Lorsque Sapphô revint dans la chapelle, la nuit était close depuis longtemps et Marianne, prête elle aussi depuis longtemps, attendait sans impatience, assise sur un tabouret, les mains croisées autour de ses genoux. Elle avait revêtu le costume qu’on lui avait donné, celui des paysannes des îles grecques : large jupe de cotonnade noire à mince bordure rouge, camisole assortie, serrée à la taille, grand foulard noir à fines broderies rouges drapé sur les cheveux qu’il enfermait complètement.
Vêtue à peu près de la même façon, la femme l’enveloppa d’un regard approbateur.
— Dommage que tu ne parles pas notre langue ! On te prendrait sans peine pour une fille de chez nous. Jusqu’à tes yeux ! Ils sont aussi sauvages que si tu étais née ici. Maintenant, éteins la lampe et suis-moi sans faire de bruit.
L’obscurité les enveloppa. Dans l’ombre, Marianne sentit la main de Sapphô qui saisissait la sienne et l’entraînait. Au-dehors, la nuit lui parut noire comme de l’encre et lui jeta au visage des senteurs de myrte et de thym mêlées à des relents de bergerie. Sans la main qui la soutenait, elle fût sans doute tombée durant les premiers pas car elle marchait en aveugle, tâtant le terrain du bout du pied avant de le poser.
— Avance donc ! chuchota Sapphô avec impatience. A cette allure, nous n’y serons jamais !

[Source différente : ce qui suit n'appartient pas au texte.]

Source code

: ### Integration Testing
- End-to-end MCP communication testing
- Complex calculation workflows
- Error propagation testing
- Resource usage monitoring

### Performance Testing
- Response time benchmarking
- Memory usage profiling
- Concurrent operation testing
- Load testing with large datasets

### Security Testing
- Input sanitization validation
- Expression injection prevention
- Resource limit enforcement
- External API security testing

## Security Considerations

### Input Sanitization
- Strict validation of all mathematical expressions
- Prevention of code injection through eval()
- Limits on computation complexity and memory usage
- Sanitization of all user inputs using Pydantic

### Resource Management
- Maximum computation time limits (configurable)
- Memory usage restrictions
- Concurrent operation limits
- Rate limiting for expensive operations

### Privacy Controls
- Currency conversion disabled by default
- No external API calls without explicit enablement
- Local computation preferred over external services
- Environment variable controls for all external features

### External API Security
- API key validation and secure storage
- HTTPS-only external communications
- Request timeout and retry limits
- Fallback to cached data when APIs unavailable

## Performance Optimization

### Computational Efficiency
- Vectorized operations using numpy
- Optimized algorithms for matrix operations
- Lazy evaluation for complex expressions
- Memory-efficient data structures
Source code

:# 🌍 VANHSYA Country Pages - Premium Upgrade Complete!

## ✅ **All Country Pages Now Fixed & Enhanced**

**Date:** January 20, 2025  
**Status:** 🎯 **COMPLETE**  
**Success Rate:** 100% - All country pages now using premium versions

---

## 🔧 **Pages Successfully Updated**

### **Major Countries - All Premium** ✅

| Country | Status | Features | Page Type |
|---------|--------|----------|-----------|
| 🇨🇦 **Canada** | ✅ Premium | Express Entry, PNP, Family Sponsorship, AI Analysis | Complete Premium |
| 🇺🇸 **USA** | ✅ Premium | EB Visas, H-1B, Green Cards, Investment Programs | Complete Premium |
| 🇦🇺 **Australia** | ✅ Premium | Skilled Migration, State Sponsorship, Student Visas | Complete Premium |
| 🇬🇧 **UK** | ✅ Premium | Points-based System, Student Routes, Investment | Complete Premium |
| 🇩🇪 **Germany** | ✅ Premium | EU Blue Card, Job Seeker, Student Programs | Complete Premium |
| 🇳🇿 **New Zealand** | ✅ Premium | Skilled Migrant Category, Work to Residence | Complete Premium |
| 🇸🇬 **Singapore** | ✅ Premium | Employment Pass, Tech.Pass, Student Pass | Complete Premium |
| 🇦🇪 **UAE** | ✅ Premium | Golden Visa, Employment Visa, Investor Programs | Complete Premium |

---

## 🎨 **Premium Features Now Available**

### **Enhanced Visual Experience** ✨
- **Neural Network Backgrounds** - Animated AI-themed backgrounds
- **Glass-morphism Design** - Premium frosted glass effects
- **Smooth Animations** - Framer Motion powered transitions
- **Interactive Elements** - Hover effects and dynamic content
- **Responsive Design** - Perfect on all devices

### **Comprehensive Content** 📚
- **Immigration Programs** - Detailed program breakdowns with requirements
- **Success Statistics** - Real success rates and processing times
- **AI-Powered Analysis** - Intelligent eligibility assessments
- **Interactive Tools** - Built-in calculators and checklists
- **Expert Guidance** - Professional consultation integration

— C’est que je n’y vois rien ! plaida Marianne qui s’abstint de demander vers quel endroit on la menait si vite.
— Cela ne va pas durer ! Tes yeux vont s’habituer...
Ils s’habituèrent, en effet, plus vite même que Marianne ne l’avait imaginé et, du même coup, elle comprit la raison des précautions prises par Sapphô en l’habillant de sombre et en lui recommandant le silence : à quelques toises de la villa et caché par elle tant que les deux femmes n’eurent pas franchi le mur croulant, un feu brillait dans la nuit. Il était allumé devant une construction blanche, informe, d’ailleurs, qui tenait de la mosquée et du hangar, et servait autant à éclairer les figures farouches et moustachues de quelques soldats turcs réunis autour qu’à cuire le contenu d’une grande marmite de cuivre suspendue au-dessus.
A la lueur de ce feu, Marianne vit que le sentier dans lequel Sapphô l’avait engagée passait à proximité de ce poste de garde mais, déjà, la poétesse mettant un doigt sur ses lèvres l’entraînait silencieusement derrière un pan de mur ruiné qui devait être un reste d’antique fortification. Des broussailles de tamarins et de genêts poussaient derrière et engloutirent les deux femmes qui, sous cette double protection, se mirent à progresser lentement, le dos courbé, évitant de faire craquer la moindre branche. Sous cet abri précaire, on passa assez près des Turcs pour sentir l’odeur de leur cuisine. La peur étreignait Marianne. Enfin, le dangereux passage fut franchi et les deux femmes, après avoir marché encore quelques instants, retrouvèrent le chemin qui serpentait maintenant dans ce qui devait être un antique cimetière marqué par de vieilles stèles et des cuves vides qui avaient sans doute été des sarcophages de pierre. Mais arrivée là, Sapphô obliqua fermement vers la gauche et s’engagea dans un raidillon pierreux, véritable sentier muletier qui grimpait capricieusement vers le sommet de la crête.
Les yeux de Marianne étaient suffisamment habitués à l’obscurité maintenant pour qu’elle pût distinguer les détails du paysage et jusqu’aux taches blanchâtres des fleurs de ciste qui poussaient au hasard le long du sentier. Mais celui-ci, malgré ses méandres, semblait bien se diriger vers les murailles blanches et hostiles du couvent.